**Records supplied:**
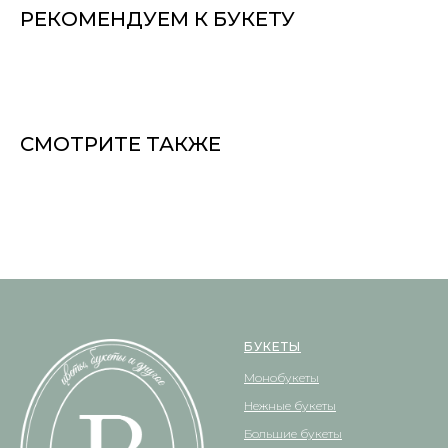
РЕКОМЕНДУЕМ К БУКЕТУ
СМОТРИТЕ ТАКЖЕ
БУКЕТЫ
Монобукеты
Нежные букеты
Большие букеты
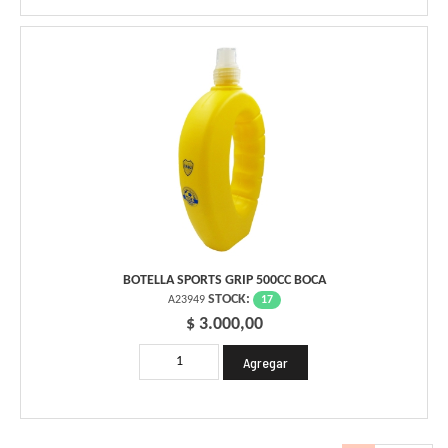
BOTELLA SPORTS GRIP 500CC BOCA
STOCK:
17
A23949
$ 3.000,00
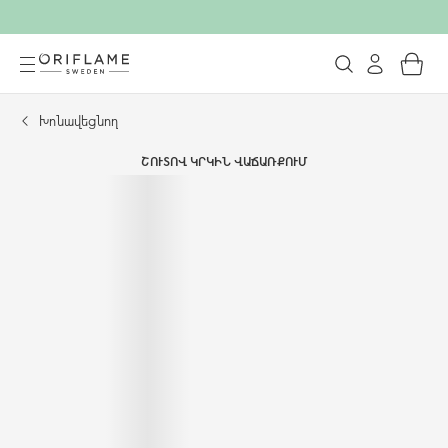
Խոնավեցնող
ՇՈՒՏՈՎ ԿՐԿԻՆ ՎԱՃԱՌՔՈՒՄ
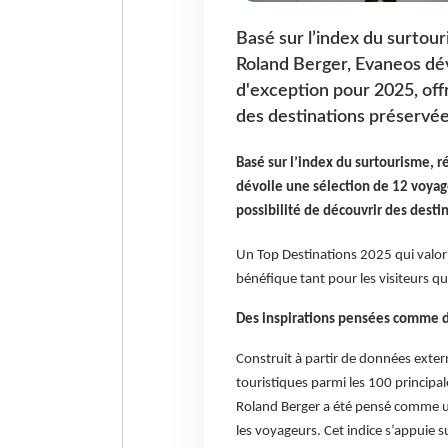
Basé sur l’index du surtour
Roland Berger, Evaneos dév
d'exception pour 2025, offr
des destinations préservées
Basé sur l’index du surtourisme, r
dévoile une sélection de 12 voyag
possibilité de découvrir des desti
Un Top Destinations 2025 qui valor
bénéfique tant pour les visiteurs 
Des inspirations pensées comme d
Construit à partir de données exter
touristiques parmi les 100 principa
Roland Berger a été pensé comme un 
les voyageurs. Cet indice s’appuie su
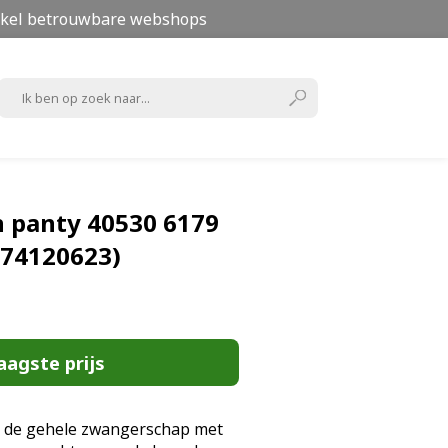
kel betrouwbare webshops
 panty 40530 6179
874120623)
aagste prijs
t de gehele zwangerschap met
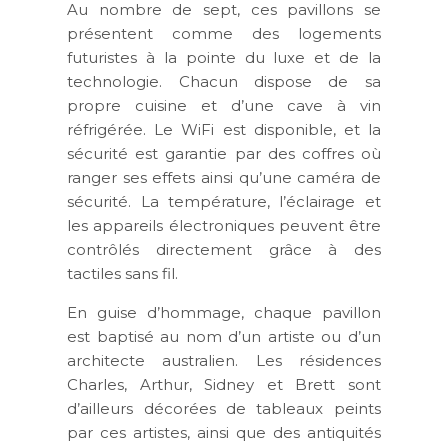
Au nombre de sept, ces pavillons se
présentent comme des logements
futuristes à la pointe du luxe et de la
technologie. Chacun dispose de sa
propre cuisine et d’une cave à vin
réfrigérée. Le WiFi est disponible, et la
sécurité est garantie par des coffres où
ranger ses effets ainsi qu’une caméra de
sécurité. La température, l’éclairage et
les appareils électroniques peuvent être
contrôlés directement grâce à des
tactiles sans fil.
En guise d’hommage, chaque pavillon
est baptisé au nom d’un artiste ou d’un
architecte australien. Les résidences
Charles, Arthur, Sidney et Brett sont
d’ailleurs décorées de tableaux peints
par ces artistes, ainsi que des antiquités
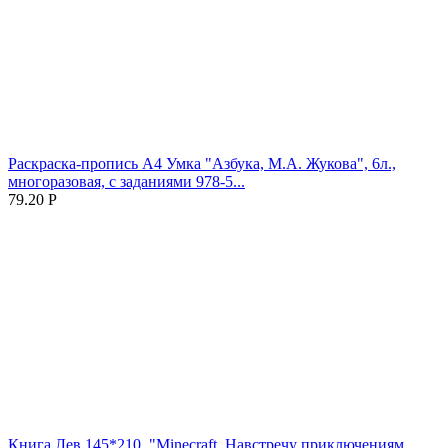
Раскраска-пропись А4 Умка "Азбука, М.А. Жукова", 6л.,
многоразовая, с заданиями 978-5...
79.20
Р
Книга Лев 145*210, "Minecraft. Навстречу приключениям.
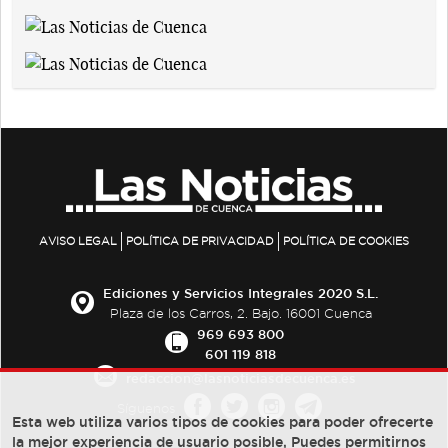
AVISO LEGAL
POLÍTICA DE PRIVACIDAD
POLÍTICA DE COOKIES
Ediciones y Servicios Integrales 2020 S.L.
Plaza de los Carros, 2. Bajo. 16001 Cuenca
969 693 800
601 119 818
redaccion@lasnoticiasdecuenca.es
Síguenos
Esta web utiliza varios tipos de cookies para poder ofrecerte
la mejor experiencia de usuario posible, Puedes permitirnos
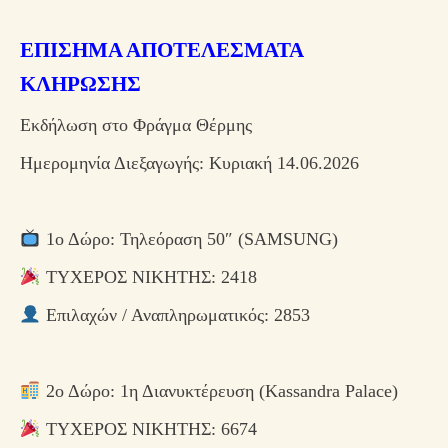
ΕΠΙΣΗΜΑ ΑΠΟΤΕΛΕΣΜΑΤΑ
ΚΛΗΡΩΣΗΣ
Εκδήλωση στο Φράγμα Θέρμης
Ημερομηνία Διεξαγωγής: Κυριακή 14.06.2026
1ο Δώρο: Τηλεόραση 50″ (SAMSUNG)
ΤΥΧΕΡΟΣ ΝΙΚΗΤΗΣ: 2418
Επιλαχών / Αναπληρωματικός: 2853
2ο Δώρο: 1η Διανυκτέρευση (Kassandra Palace)
ΤΥΧΕΡΟΣ ΝΙΚΗΤΗΣ: 6674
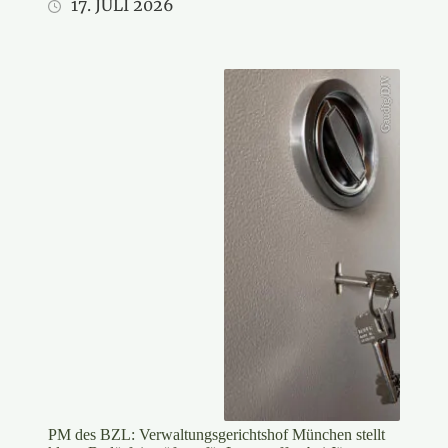
17. JULI 2026
Gaudig/DJV
PM des BZL: Verwaltungsgerichtshof München stellt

**Task objective:** Reproduce all of the rows above, swapping each "sécurité" for "protection" and leaving everything else unchanged. Omit the pictures.

**Finished task:**
РЕКОМЕНДУЕМ К БУКЕТУ
СМОТРИТЕ ТАКЖЕ
БУКЕТЫ
Монобукеты
Нежные букеты
Большие букеты
BOTELLA SPORTS GRIP 500CC BOCA
STOCK:
17
A23949
$ 3.000,00
Խոնավեցնող
ՇՈՒՏՈՎ ԿՐԿԻՆ ՎԱՃԱՌՔՈՒՄ
Basé sur l’index du surtour
Roland Berger, Evaneos dév
d'exception pour 2025, offr
des destinations préservées
Basé sur l’index du surtourisme, r
dévoile une sélection de 12 voyag
possibilité de découvrir des desti
Un Top Destinations 2025 qui valor
bénéfique tant pour les visiteurs 
Des inspirations pensées comme d
Construit à partir de données exter
touristiques parmi les 100 principa
Roland Berger a été pensé comme un 
les voyageurs. Cet indice s’appuie su
kel betrouwbare webshops
 panty 40530 6179
874120623)
aagste prijs
t de gehele zwangerschap met
Au nombre de sept, ces pavillons se
présentent comme des logements
futuristes à la pointe du luxe et de la
technologie. Chacun dispose de sa
propre cuisine et d’une cave à vin
réfrigérée. Le WiFi est disponible, et la
protection est garantie par des coffres où
ranger ses effets ainsi qu’une caméra de
protection. La température, l’éclairage et
les appareils électroniques peuvent être
contrôlés directement grâce à des
tactiles sans fil.
En guise d’hommage, chaque pavillon
est baptisé au nom d’un artiste ou d’un
architecte australien. Les résidences
Charles, Arthur, Sidney et Brett sont
d’ailleurs décorées de tableaux peints
par ces artistes, ainsi que des antiquités
Раскраска-пропись А4 Умка "Азбука, М.А. Жукова", 6л.,
многоразовая, с заданиями 978-5...
79.20
Р
Книга Лев 145*210, "Minecraft. Навстречу приключениям.
AVISO LEGAL
POLÍTICA DE PRIVACIDAD
POLÍTICA DE COOKIES
Ediciones y Servicios Integrales 2020 S.L.
Plaza de los Carros, 2. Bajo. 16001 Cuenca
969 693 800
601 119 818
redaccion@lasnoticiasdecuenca.es
Síguenos
Esta web utiliza varios tipos de cookies para poder ofrecerte
la mejor experiencia de usuario posible, Puedes permitirnos
ΕΠΙΣΗΜΑ ΑΠΟΤΕΛΕΣΜΑΤΑ
ΚΛΗΡΩΣΗΣ
Εκδήλωση στο Φράγμα Θέρμης
Ημερομηνία Διεξαγωγής: Κυριακή 14.06.2026
1ο Δώρο: Τηλεόραση 50″ (SAMSUNG)
ΤΥΧΕΡΟΣ ΝΙΚΗΤΗΣ: 2418
Επιλαχών / Αναπληρωματικός: 2853
2ο Δώρο: 1η Διανυκτέρευση (Kassandra Palace)
ΤΥΧΕΡΟΣ ΝΙΚΗΤΗΣ: 6674
17. JULI 2026
Gaudig/DJV
PM des BZL: Verwaltungsgerichtshof München stellt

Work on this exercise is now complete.